As others mentioned above, there’s a big difference between opiates ad libitum and no pain meds, so it’s a false dichotomy on House, probably used to increase drama and make the medical stuff simpler. Chronic pain can be treated with a number of modalities, e.g., anticonvulsants, which reduce transmission of aberrant nerve signals (as in neuropathic pain), topical capsaicin, which depletes substance P (a neurotransmitter prominent in pain conduction), ablation of specific nerves in some cases, tricyclic antidepressants (which also affect transmission and perception of pain), etc.
On a personal note, I have found that morphine and Vicodin both relieve pain, as opposed to just making me not care. Morphine made me a bit floaty-happy, although I was immediately post-op and still metabolizing the anesthetics, but Vicodin made me a bit happy and a fair bit sleepy.
I was hospitalized for several months in 2008 for gallstones with various complications. There were times when I was in a lot of pain and they gave me various pain meds. They knocked out the pain and sometimes they made me fall asleep. But as far as I could tell, they had no mental effects - I didn’t feel “high” or anything like that. When I recovered and wasn’t in pain, I stopped taking the meds and had no desire to take any more of them.
Do many of you posting feel like you have an “addictive personality”, if that actually exists? Particularly those of you who say the pain meds make you high?

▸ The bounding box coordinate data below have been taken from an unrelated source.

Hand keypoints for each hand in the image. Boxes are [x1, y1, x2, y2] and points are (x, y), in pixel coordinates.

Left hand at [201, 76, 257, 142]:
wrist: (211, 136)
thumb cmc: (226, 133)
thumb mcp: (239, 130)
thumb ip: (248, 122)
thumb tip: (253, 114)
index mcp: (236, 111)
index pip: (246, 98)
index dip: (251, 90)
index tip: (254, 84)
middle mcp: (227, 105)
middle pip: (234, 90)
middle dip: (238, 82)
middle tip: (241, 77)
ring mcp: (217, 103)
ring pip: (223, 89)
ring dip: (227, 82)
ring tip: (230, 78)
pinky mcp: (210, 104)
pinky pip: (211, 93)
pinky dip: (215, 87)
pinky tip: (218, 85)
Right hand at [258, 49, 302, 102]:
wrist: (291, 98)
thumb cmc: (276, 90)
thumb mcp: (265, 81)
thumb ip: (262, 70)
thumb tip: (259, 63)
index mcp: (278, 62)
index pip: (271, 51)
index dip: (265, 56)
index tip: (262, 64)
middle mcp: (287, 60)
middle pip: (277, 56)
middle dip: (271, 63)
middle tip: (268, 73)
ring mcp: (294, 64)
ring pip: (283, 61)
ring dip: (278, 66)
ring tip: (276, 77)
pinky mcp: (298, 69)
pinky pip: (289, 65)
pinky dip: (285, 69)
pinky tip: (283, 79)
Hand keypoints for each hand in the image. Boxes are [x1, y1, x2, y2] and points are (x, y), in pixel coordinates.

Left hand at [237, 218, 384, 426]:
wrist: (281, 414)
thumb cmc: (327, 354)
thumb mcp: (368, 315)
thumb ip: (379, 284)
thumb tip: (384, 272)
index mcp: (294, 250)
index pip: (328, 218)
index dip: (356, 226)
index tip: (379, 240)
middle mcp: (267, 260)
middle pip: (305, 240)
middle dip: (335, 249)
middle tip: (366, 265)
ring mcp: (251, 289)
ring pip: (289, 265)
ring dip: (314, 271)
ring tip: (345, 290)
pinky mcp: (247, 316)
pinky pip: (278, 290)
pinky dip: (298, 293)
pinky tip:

I ask because I’ve been dealing with a back/hip issue for about 9 years now, been on some type of pain meds the entire time, and currently take about the max daily of Vicodin and a few other meds) Have the Fentanyl and butrans patch, Valium and various other pain meds, but have never had the effect some of you are describing from them. Also have a dorsal column stimulator implanted, and all those are really necessary to even be able to be moving each day.

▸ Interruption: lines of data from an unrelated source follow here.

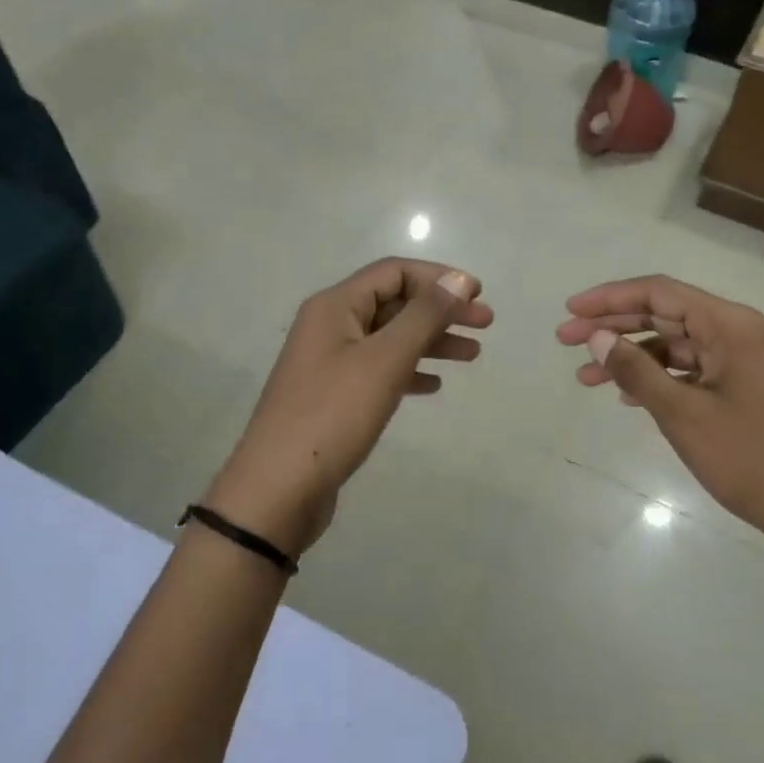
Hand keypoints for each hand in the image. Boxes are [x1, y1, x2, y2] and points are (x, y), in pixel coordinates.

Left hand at [207, 259, 492, 557]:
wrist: (277, 490)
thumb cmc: (333, 415)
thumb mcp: (384, 360)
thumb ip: (423, 316)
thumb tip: (458, 279)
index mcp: (335, 306)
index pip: (394, 272)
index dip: (439, 278)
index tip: (479, 294)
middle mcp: (330, 326)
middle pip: (394, 303)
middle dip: (441, 310)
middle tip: (486, 323)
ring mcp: (330, 363)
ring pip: (390, 338)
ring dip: (431, 341)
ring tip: (473, 355)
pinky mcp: (334, 397)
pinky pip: (379, 370)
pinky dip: (409, 371)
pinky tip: (434, 385)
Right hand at [557, 275, 763, 578]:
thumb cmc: (752, 457)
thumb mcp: (684, 415)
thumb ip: (637, 371)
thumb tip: (597, 338)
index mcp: (730, 325)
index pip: (660, 292)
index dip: (610, 298)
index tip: (570, 312)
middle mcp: (737, 333)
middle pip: (664, 315)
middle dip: (613, 327)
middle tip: (565, 341)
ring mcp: (742, 362)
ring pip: (674, 345)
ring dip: (631, 357)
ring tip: (585, 377)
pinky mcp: (742, 389)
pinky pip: (690, 370)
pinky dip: (657, 378)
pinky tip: (627, 396)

The only thing that ever even remotely made me float or feel “high” or loopy is the IV injection they give you to put you out, and that’s only for about 20 seconds, and then you’re out. I’ll grant you, for chronic, extreme pain, when sleep is about 2-3 hrs a night on a good night- that is a great 20 seconds and however long you’re out.

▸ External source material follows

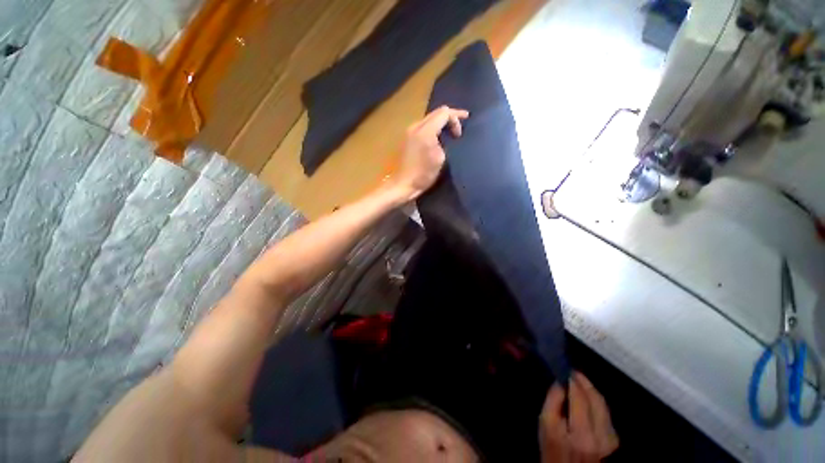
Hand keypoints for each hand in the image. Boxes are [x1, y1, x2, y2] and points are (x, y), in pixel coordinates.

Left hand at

SSRIs are not a narcotic. They affect serotonin levels in the brain to try to maintain more normalized feelings of your moods in those with serotonin neurotransmitter disorders (serotonin being responsible for your general sense of well being), whereby chronic depression and anxiety result.
Opiates hit your central nervous system, and wash your brain in dopamine, which among other things is responsible for feeling pleasure, hence the common euphoric effect. But is typically only prescribed for its analgesic properties (it’s a cough suppressant too).